INSTRUCTION
Beginning with the line where "不受这次负扣税改革影响" occurs, transcribe every line exactly through the last line of the listing below, and no others.

INPUT DATA

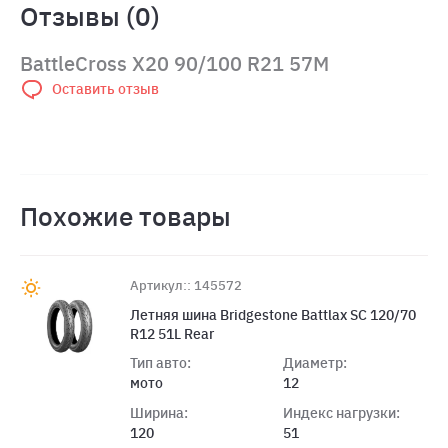
Отзывы (0)
BattleCross X20 90/100 R21 57M
Оставить отзыв
Похожие товары
Артикул:: 145572
Летняя шина Bridgestone Battlax SC 120/70
R12 51L Rear
Тип авто:
Диаметр:
мото
12
Ширина:
Индекс нагрузки:
120
51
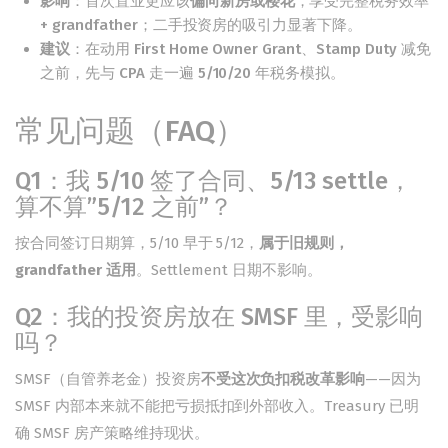
影响
：首次置业更应该
偏向新房或楼花
，享受完整税务效率
+ grandfather；二手投资房的吸引力显著下降。
建议
：在动用 First Home Owner Grant、Stamp Duty 减免
之前，先与 CPA 走一遍 5/10/20 年税务模拟。
常见问题（FAQ）
Q1：我 5/10 签了合同、5/13 settle，
算不算”5/12 之前”？
按合同签订日期算，5/10 早于 5/12，
属于旧规则，
grandfather 适用
。Settlement 日期不影响。
Q2：我的投资房放在 SMSF 里，受影响
吗？
SMSF（自管养老金）投资房
不受这次负扣税改革影响
——因为
SMSF 内部本来就不能把亏损抵扣到外部收入。Treasury 已明
确 SMSF 房产策略维持现状。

REPLY
不受这次负扣税改革影响
——因为
SMSF 内部本来就不能把亏损抵扣到外部收入。Treasury 已明
确 SMSF 房产策略维持现状。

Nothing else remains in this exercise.